SUPPLIED PASSAGE —
2007.05.24. 16:52 oliverhannak

WHO is Jorge Yarur Bascuñán and what does he want with Madonna’s bra?

And Margot Fonteyn’s tutu?

And some of the most coveted designs of Paul Poiret, the early-20th-century couturier who is currently the subject of an exhibition at the Metropolitan Museum of Art?

Such curious questions have become a common, and sometimes frustrating, refrain among the world’s foremost collectors of couture and historic costume as they have been outbid, outmaneuvered or otherwise undone by the deep pockets of Jorge Yarur, a 46-year-old scion of a wealthy family who is building a world-class fashion museum in Santiago, Chile, from scratch.

“Some of the most glamorous pieces that have come on the market recently have been driven up by Jorge to prices that seemed unreasonable,” said Harold Koda, chief curator of the Costume Institute at the Met.

On occasion, he said, Mr. Yarur had outbid what the Met was willing to pay.

Mr. Yarur’s Museo de la Moda, set inside his family’s elaborately reconditioned 1962 Modernist glass mansion, has become an unexpected player in a growing field of international museums now investing in fashion collections.

DATASET CONTENT —
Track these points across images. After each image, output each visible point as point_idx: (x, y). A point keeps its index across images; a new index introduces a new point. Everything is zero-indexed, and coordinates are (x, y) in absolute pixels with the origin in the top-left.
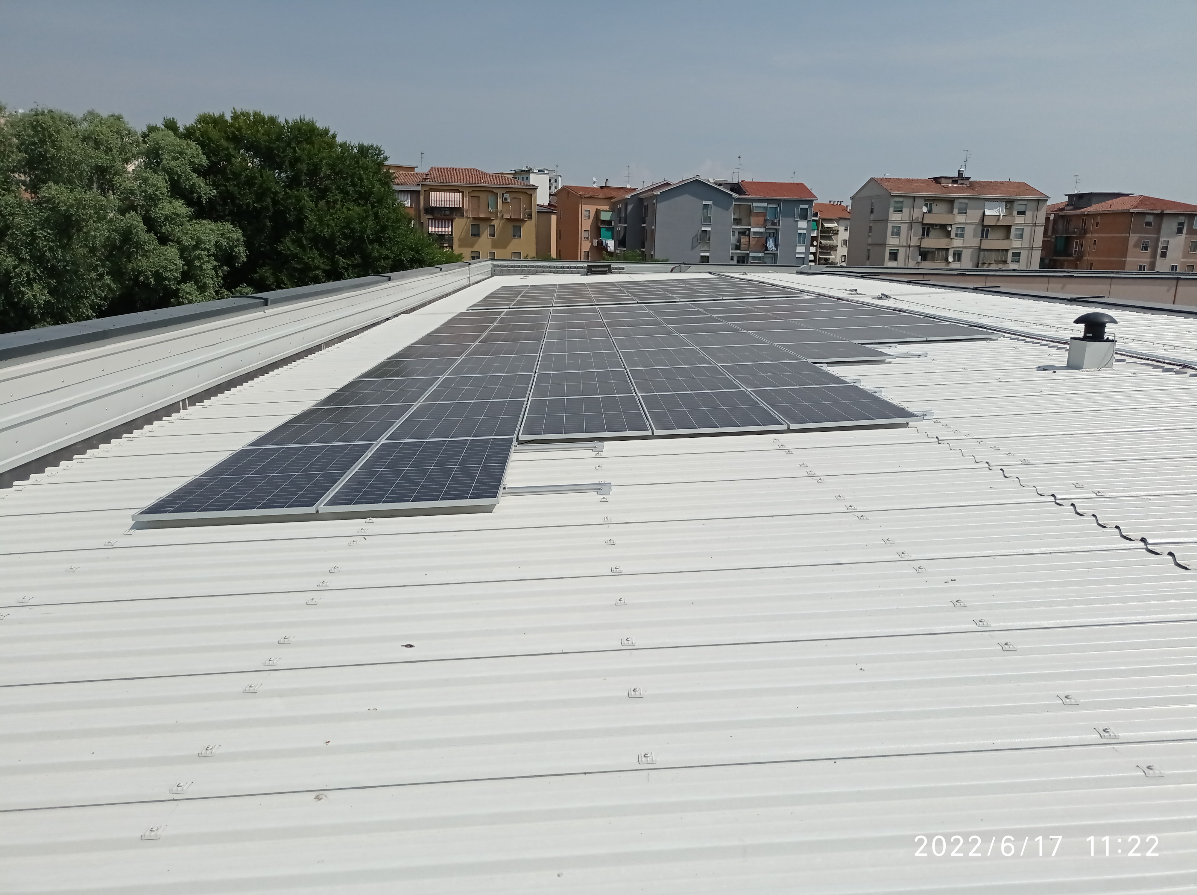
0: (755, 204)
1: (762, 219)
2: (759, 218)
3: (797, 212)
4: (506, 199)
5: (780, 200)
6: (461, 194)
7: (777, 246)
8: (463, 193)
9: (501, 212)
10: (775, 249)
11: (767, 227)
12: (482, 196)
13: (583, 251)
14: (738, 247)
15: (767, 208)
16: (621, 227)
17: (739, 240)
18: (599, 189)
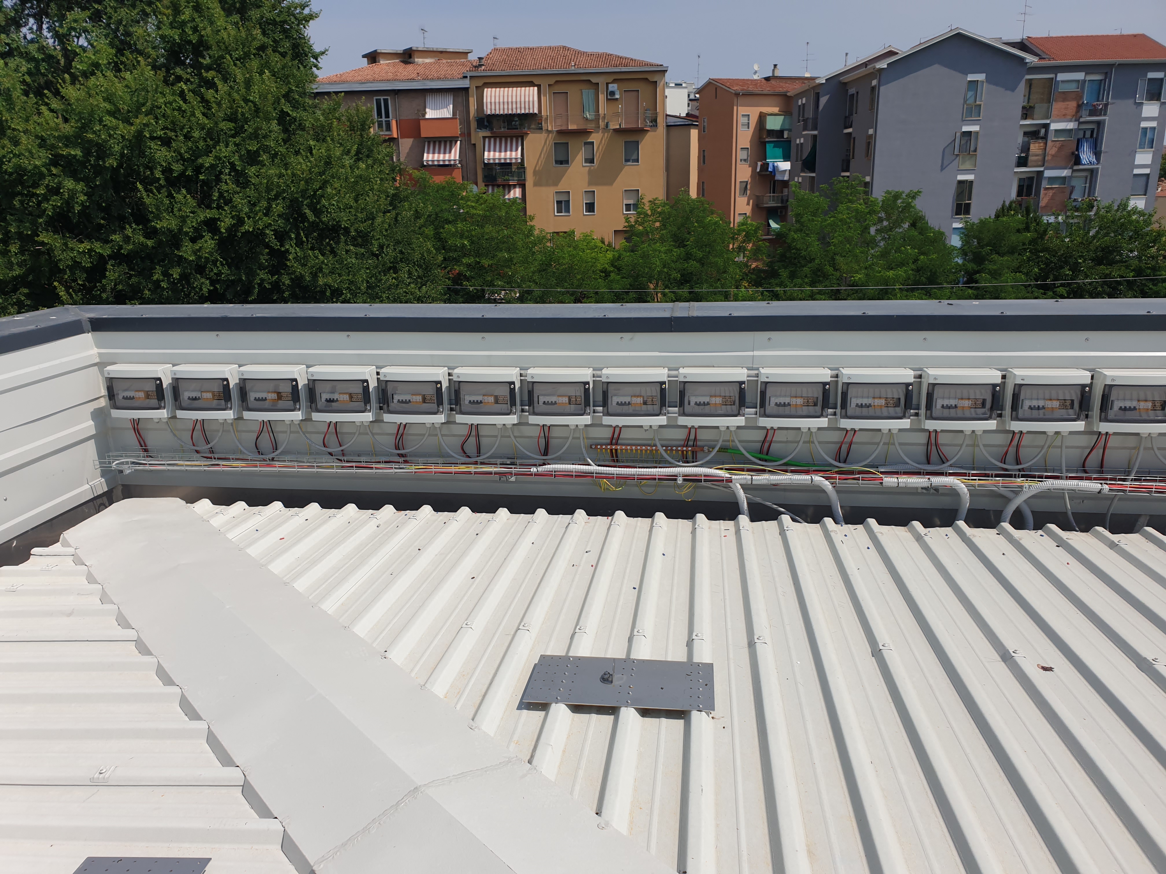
0: (1062, 77)
1: (1073, 104)
2: (1067, 103)
3: (1142, 87)
4: (613, 93)
5: (1111, 66)
6: (536, 88)
7: (1097, 154)
8: (539, 86)
9: (604, 118)
10: (1095, 161)
11: (1082, 120)
12: (573, 91)
13: (738, 180)
14: (1022, 162)
15: (1084, 81)
16: (804, 136)
17: (1025, 148)
18: (763, 80)
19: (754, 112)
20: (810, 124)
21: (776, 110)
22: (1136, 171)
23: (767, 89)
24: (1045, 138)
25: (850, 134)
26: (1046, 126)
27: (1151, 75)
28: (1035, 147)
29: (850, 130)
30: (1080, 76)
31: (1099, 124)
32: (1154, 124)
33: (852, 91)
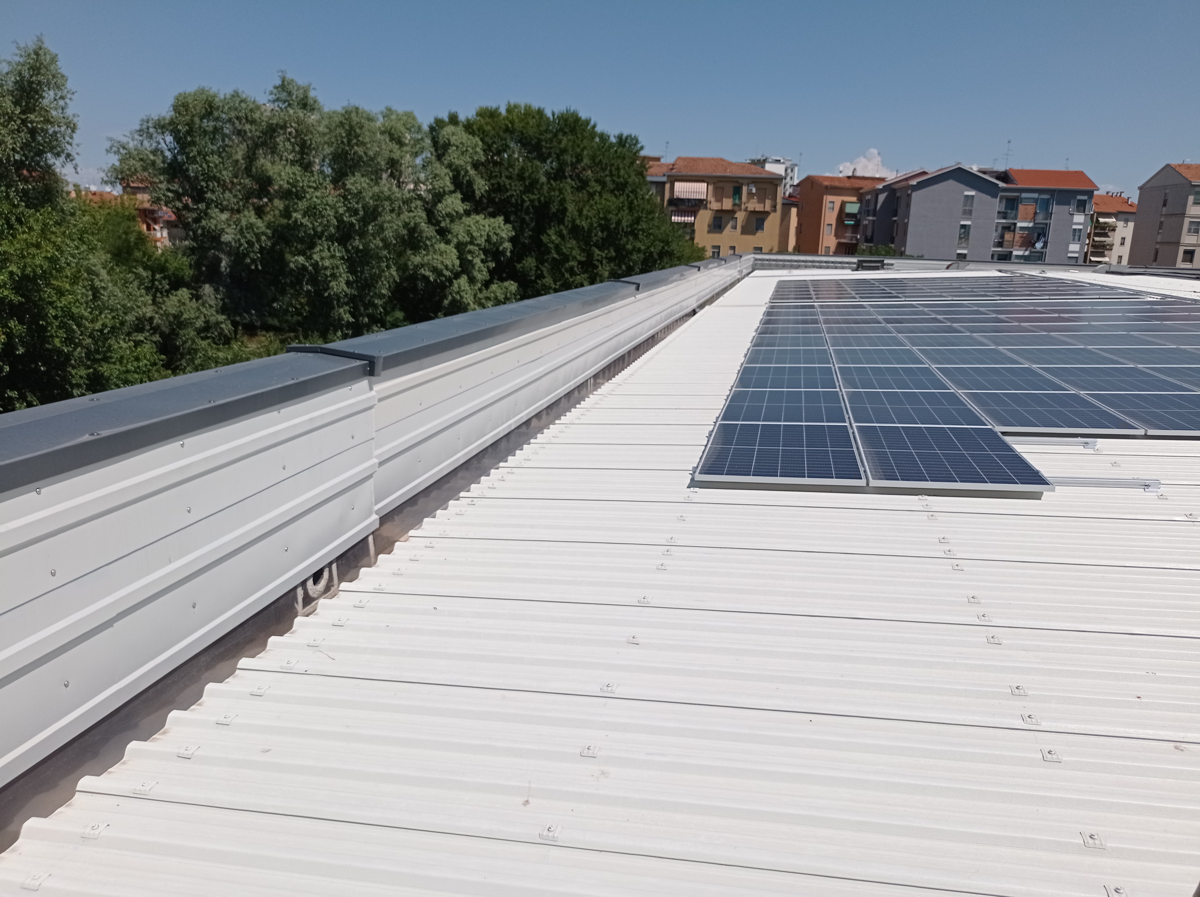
0: (1024, 195)
1: (1031, 212)
2: (1027, 211)
3: (1074, 204)
4: (751, 190)
5: (1054, 190)
6: (705, 184)
7: (1046, 244)
8: (707, 183)
9: (745, 204)
10: (1044, 247)
11: (1036, 222)
12: (724, 186)
13: (824, 245)
14: (1000, 244)
15: (1037, 199)
16: (869, 220)
17: (1002, 237)
18: (846, 179)
19: (838, 200)
20: (871, 212)
21: (854, 199)
22: (1070, 255)
23: (848, 184)
24: (1014, 231)
25: (895, 221)
26: (1015, 224)
27: (1080, 197)
28: (1008, 236)
29: (895, 218)
30: (1036, 195)
31: (1046, 224)
32: (1081, 227)
33: (898, 194)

WHAT THIS TASK INVOLVES —
From the article on Jorge Yarur's fashion collecting above, output the text from "And some of" to "at the Met.", copied word for word.

RESPONSE AREA —
And some of the most coveted designs of Paul Poiret, the early-20th-century couturier who is currently the subject of an exhibition at the Metropolitan Museum of Art?

Such curious questions have become a common, and sometimes frustrating, refrain among the world’s foremost collectors of couture and historic costume as they have been outbid, outmaneuvered or otherwise undone by the deep pockets of Jorge Yarur, a 46-year-old scion of a wealthy family who is building a world-class fashion museum in Santiago, Chile, from scratch.

“Some of the most glamorous pieces that have come on the market recently have been driven up by Jorge to prices that seemed unreasonable,” said Harold Koda, chief curator of the Costume Institute at the Met.